### What you need to do
Would you repeat word for word the lines of the listing that follows, from the one with "Produženo jamstvo na 3 godine" up to and including the one with "donner des vocations, vous", and leave out the images?

--- Available records Enclosed Below ---

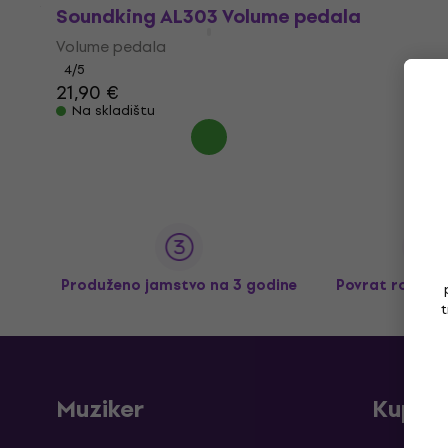
Soundking AL303 Volume pedala
Volume pedala
4
/5
21,90 €
Na skladištu
Produženo jamstvo na 3 godine
Povrat robe d
t
Muziker
Kupnj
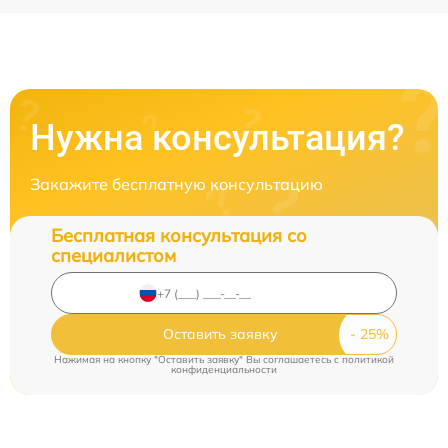
Нужна консультация?
Закажите бесплатную консультацию
Бесплатная консультация со
специалистом
Оставить заявку
Нажимая на кнопку "Оставить заявку" Вы соглашаетесь c
политикой
конфиденциальности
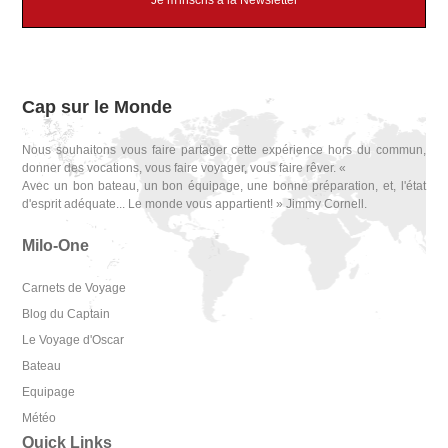
Je m'inscris à la Newsletter
Cap sur le Monde
Nous souhaitons vous faire partager cette expérience hors du commun,
donner des vocations, vous faire voyager, vous faire rêver. «
Avec un bon bateau, un bon équipage, une bonne préparation, et, l'état
d'esprit adéquate... Le monde vous appartient! » Jimmy Cornell.
Milo-One
Carnets de Voyage
Blog du Captain
Le Voyage d'Oscar
Bateau
Equipage
Météo
Quick Links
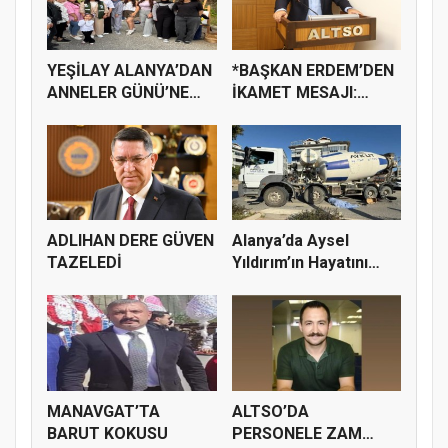
YEŞİLAY ALANYA’DAN
*BAŞKAN ERDEM’DEN
ANNELER GÜNÜ’NE
İKAMET MESAJI:
ANLAMLI ET...
“UMUTLUYUZ”*
ADLIHAN DERE GÜVEN
Alanya’da Aysel
TAZELEDİ
Yıldırım’ın Hayatını
Kaybetti...
MANAVGAT’TA
ALTSO’DA
BARUT KOKUSU
PERSONELE ZAM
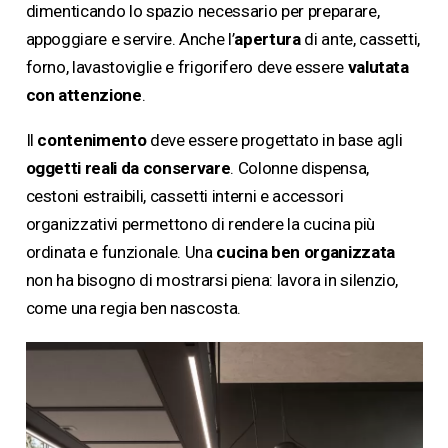
dimenticando lo spazio necessario per preparare,
appoggiare e servire. Anche l’
apertura
di ante, cassetti,
forno, lavastoviglie e frigorifero deve essere
valutata
con attenzione
.
Il
contenimento
deve essere progettato in base agli
oggetti reali da conservare
. Colonne dispensa,
cestoni estraibili, cassetti interni e accessori
organizzativi permettono di rendere la cucina più
ordinata e funzionale. Una
cucina ben organizzata
non ha bisogno di mostrarsi piena: lavora in silenzio,
come una regia ben nascosta.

--- End of Enclosed Available records ---

### Answer below
Produženo jamstvo na 3 godine
Povrat robe d
t
Muziker
Kupnj
Нужна консультация?
Закажите бесплатную консультацию
Бесплатная консультация со
специалистом
Оставить заявку
Нажимая на кнопку "Оставить заявку" Вы соглашаетесь c
политикой
конфиденциальности
Je m'inscris à la Newsletter
Cap sur le Monde
Nous souhaitons vous faire partager cette expérience hors du commun,
donner des vocations, vous faire voyager, vous faire rêver. «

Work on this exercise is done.